Objective: To identify differences in vital parameters and perceptions after listening to music at different frequencies, 440 Hz versus 432 Hz.
Design: Cross-over pilot study.
Setting: A room dedicated to listening to music, in an Italian city.
Participants: 33 volunteers, not suffering from acute and/or chronic diseases.
Interventions: Two sessions of music listening on different days. Both sessions used the same music (movie soundtracks) but tuned to 440 Hz on one day and 432 Hz on the other. Each session consisted of 20 min' listening.

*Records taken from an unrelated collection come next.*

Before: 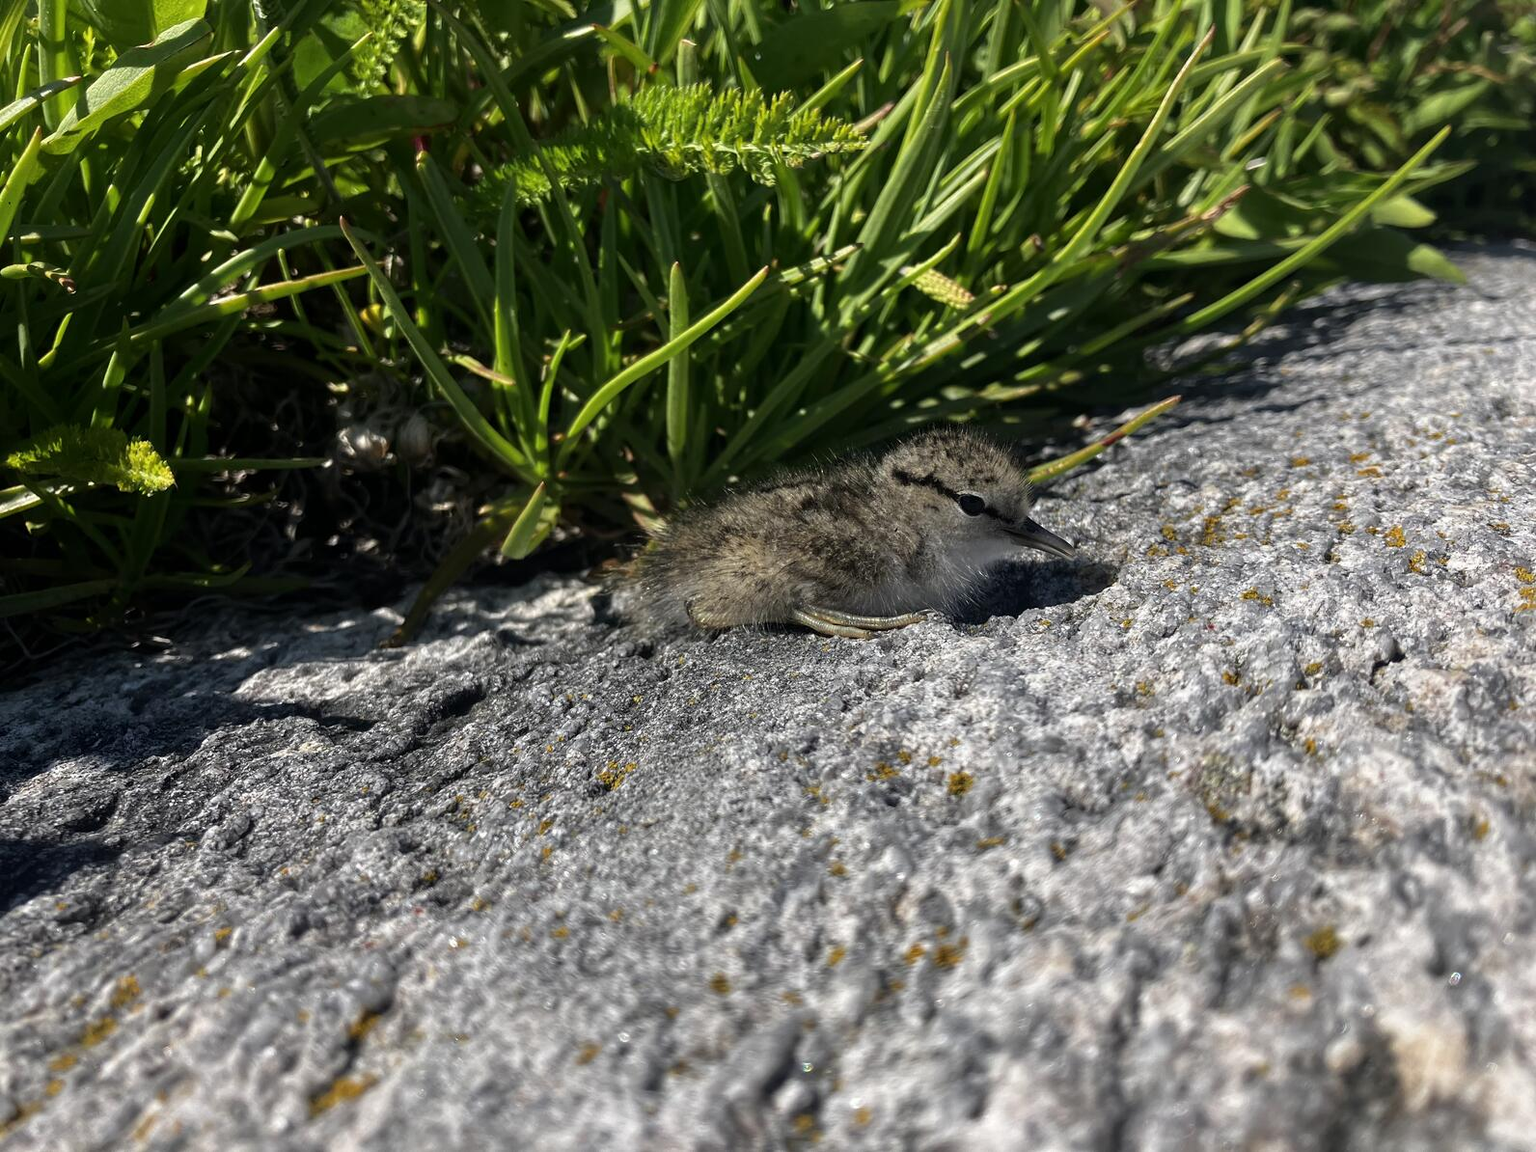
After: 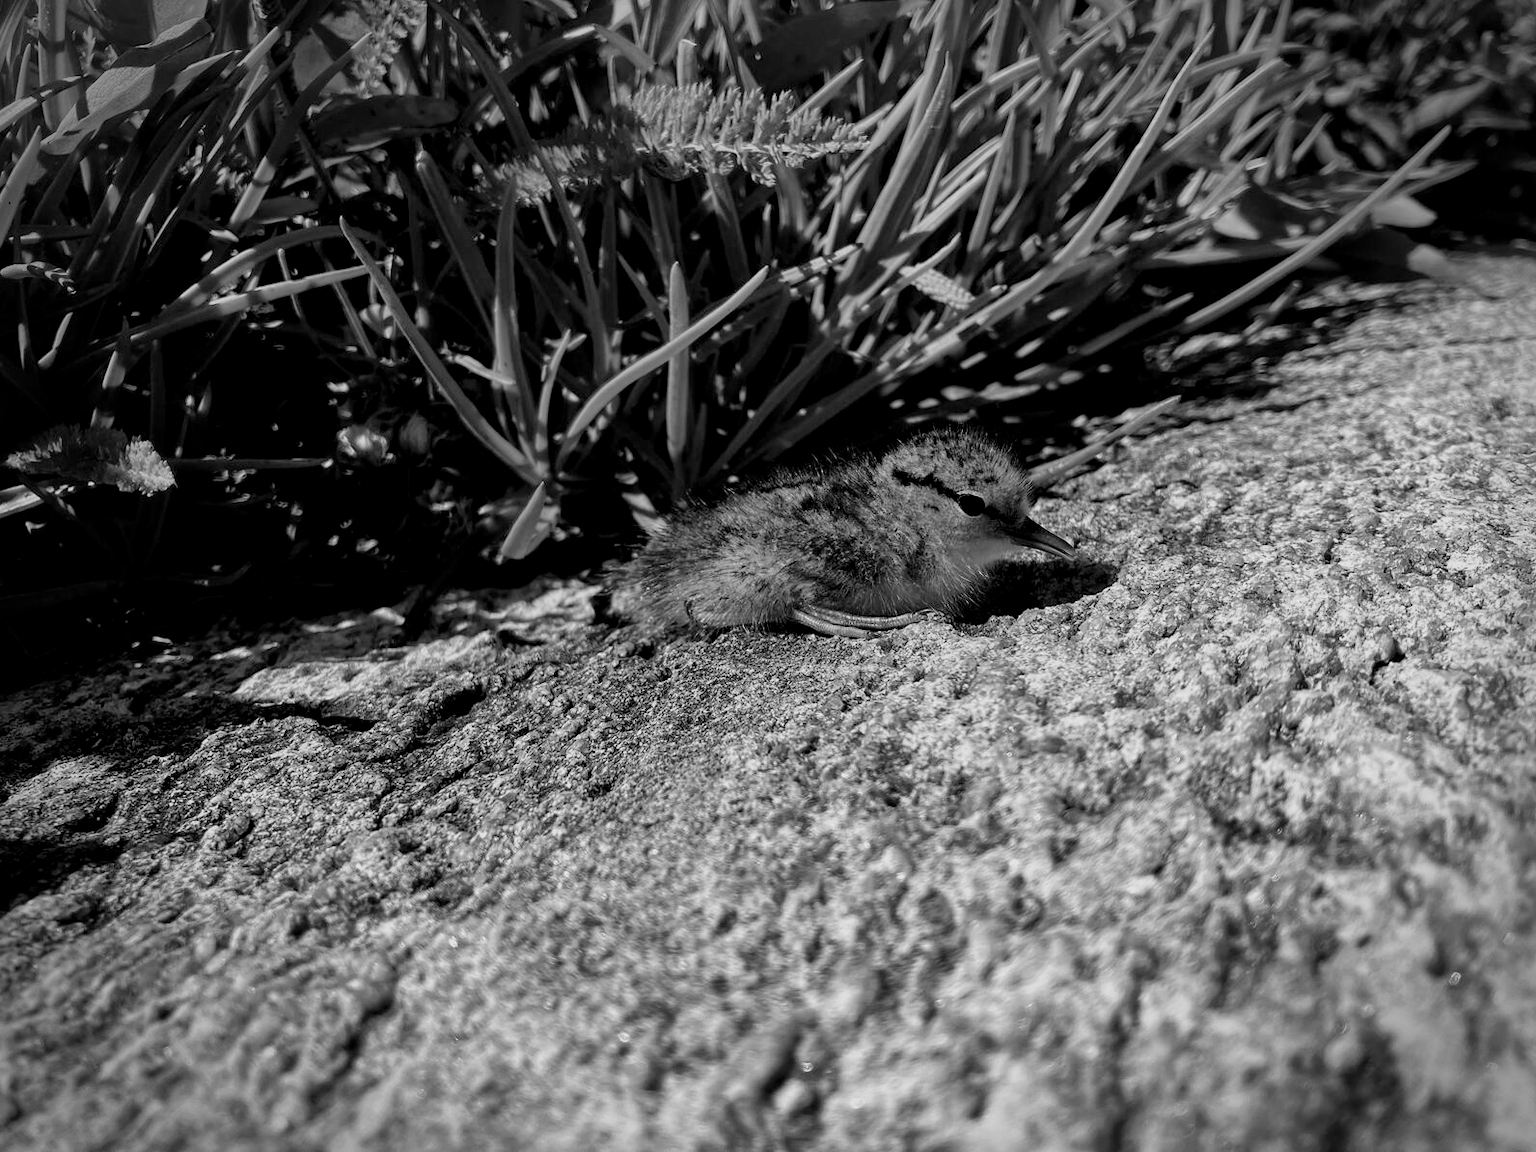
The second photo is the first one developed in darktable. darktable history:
vignetting: fall-off start 90.53%, fall-off radius 38.78%, width/height ratio 1.22, shape 1.29
local contrast: mode bilateral grid, contrast 19, coarseness 50, detail 149%, midtone range 0.2
filmic rgb: black relative exposure -6.67 EV, white relative exposure 4.56 EV, hardness 3.27, enable highlight reconstruction true
color zones: curves: ch0 [(0, 0.613) (0.01, 0.613) (0.245, 0.448) (0.498, 0.529) (0.642, 0.665) (0.879, 0.777) (0.99, 0.613)]; ch1 [(0, 0) (0.143, 0) (0.286, 0) (0.429, 0) (0.571, 0) (0.714, 0) (0.857, 0)]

Main outcome measures: Vital parameters (blood pressure, heart rate, respiratory rate, oxygen saturation), perceptions (physical and emotional sensations, for example fatigue and stress), levels of concentration during the listening session, and general satisfaction with the experience.
Results: 432 Hz tuned music was associated with a slight decrease of mean (systolic and diastolic) blood pressure values (although not significant), a marked decrease in the mean of heart rate (-4.79 bpm, p = 0.05) and a slight decrease of the mean respiratory rate values (1 r.a., p = 0.06), compared to 440 Hz. The subjects were more focused about listening to music and more generally satisfied after the sessions in which they listened to 432 Hz tuned music.
Conclusions: The data suggests that 432 Hz tuned music can decrease heart rate more than 440 Hz tuned music. The study results suggest repeating the experiment with a larger sample pool and introducing randomized controlled trials covering more clinical parameters.
Keywords: 432 Hz; 440 Hz; Frequency; Music; Perceptions; Vital parameters.